The anti-markup rule still applies to the professional component involving interpretative services, Greeson said. CMS prohibits IDTFs and other types of high-tech freestanding imaging services from pocketing the difference between the professional fee, billed according to the terms of the MPFS, and a discounted rated negotiated with outside physicians.

The decision to delay applying IDTF standards to in-office imaging also means that referring physicians who perform MR, CT, or PET/CT in their offices will not be required to seek facility accreditation in September 2009, as CMS had proposed this summer. That requirement will be delayed until January 2012, when an accreditation requirement enacted by Congress this summer as part of the Medicare Improvements for Patients and Providers Act of 2008 kicks in.

The Medical Imaging and Technology Alliance, a trade group that represents imaging device manufacturers, applauded that aspect of the new rules.

"CMS had decided that it doesn't have to adopt that proposal, thanks to what Congress has done," said Maureen Zilly, MITA director of government relations. "Otherwise, it would have been duplicative and burdensome for providers to have to comply with the new federal law and Medicare regulations as well."

Concerning payment rates, the conversion factor for the MPFS will be $36.066, a 5.3% decrease from the 2008 conversion factor of $38.08, according to an ACR evaluation. The new rates, effective in January, followed Congressional action earlier this year that raised the 2008 conversion by 1.1%. The ACR noted that the Medicare improvements act also ordered the removal of $5 billion of impacts from the last five-year review as a budget-neutral adjustment to the physician work values of the MPFS, instead of applying them to the 2009 conversion factor.

The ACR estimated that the budget-neutral impact of the third five-year review led to an 8% decrease in the professional component for 2007 and 2008. This 8% cut will be rolled back into the fee schedule calculations, and its impact will be felt through an adjustment in the conversion factor. For radiologists, this translates into a 2.7% increase in their professional component for 2009, though the technical component, which was not affected by the third five-year review, will be cut 5.3%.

For the Hospital Outpatient Prospective Payment System, CMS announced a 3.6% increase in the conversion factor, from $63.694 for 2008 to $66.059 in 2009, according to the ACR.

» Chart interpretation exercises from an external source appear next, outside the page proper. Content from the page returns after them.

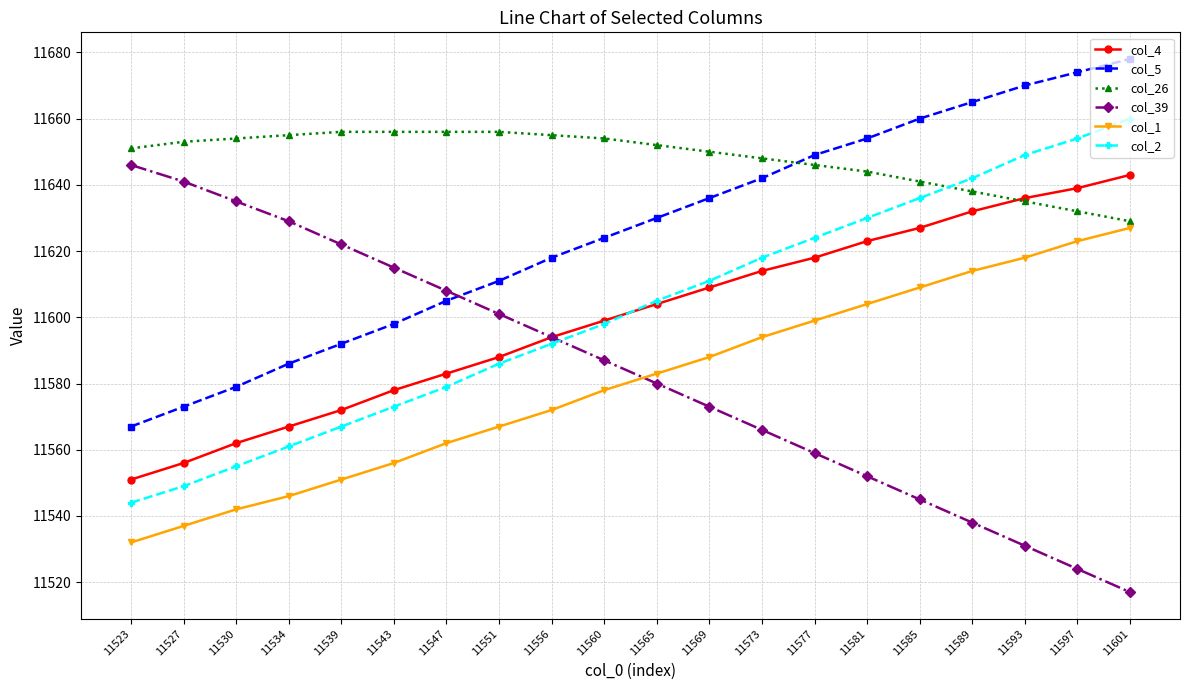

Is the value of col_5 at 11539 greater than the value of col_39 at 11539?

No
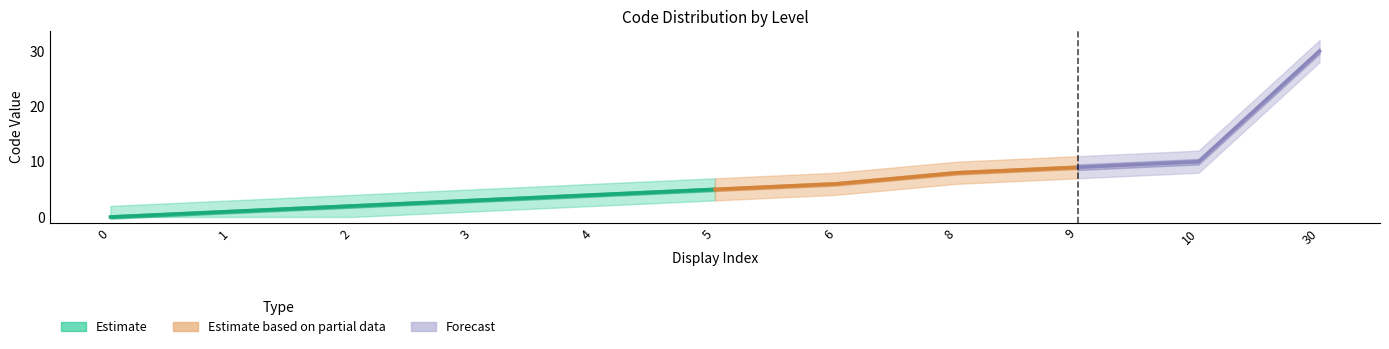

What is the difference between the highest and lowest values at 30?

4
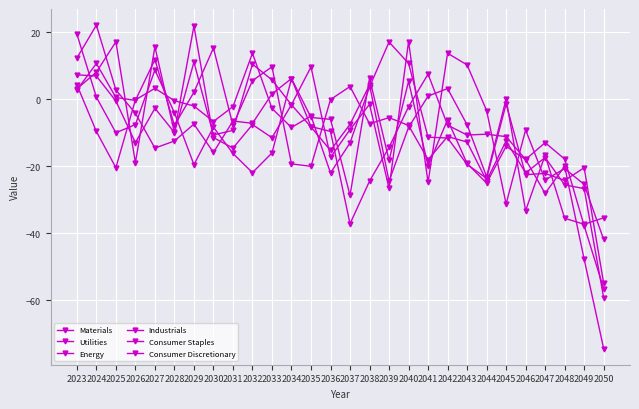

Is this an area chart (filled region under the line)?

No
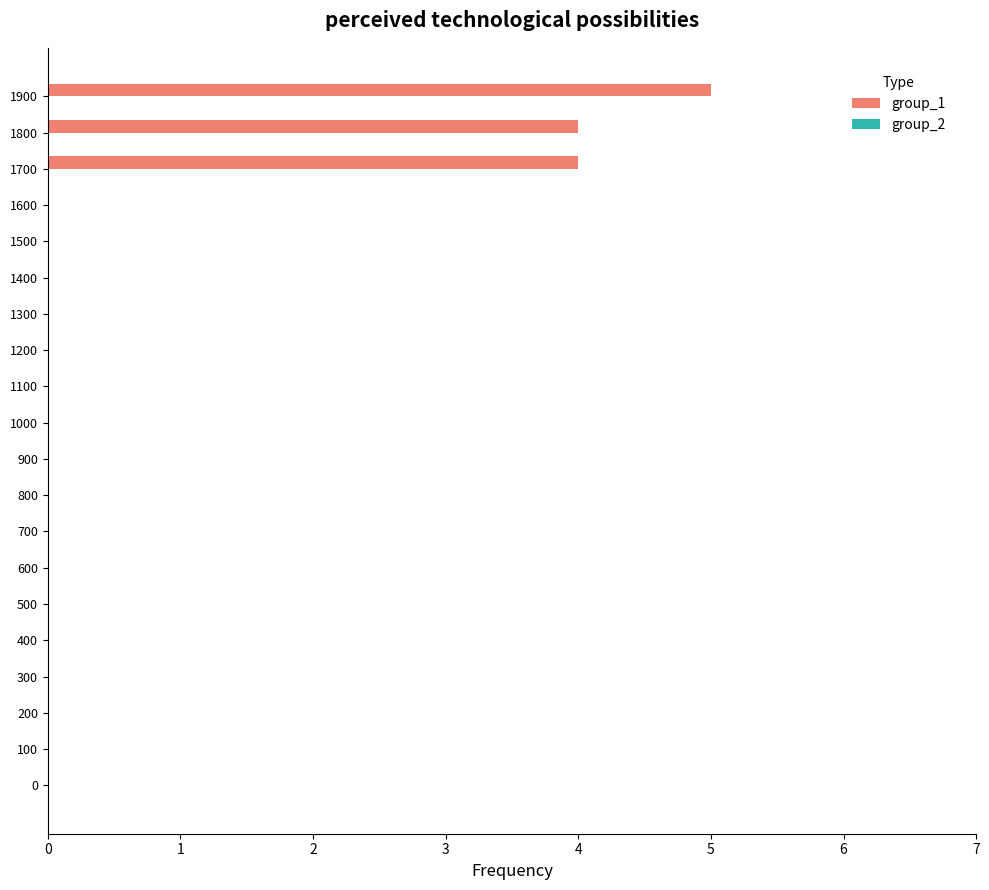

What is the greatest value displayed?

5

Five new composite ambulatory payment classifications for HOPPS will bundle payments for ultrasound, CT/CT angiography without contrast, CT/CTA with contrast, MR/MRA without contrast, and MR/MRA with contrast. This means that when more than one ultrasound, CT or CTA, or MR or MRA study is performed in the same session, the hospital will submit the claim for the multiple studies and Medicare will send back one bundled payment, according to the ACR.

The college expressed concern that the new payment formula could led to reimbursement cuts of as much as 75% for the third and more studies that are performed during a specific session. It warned that these severe cuts could have significant effects on payments for trauma cases.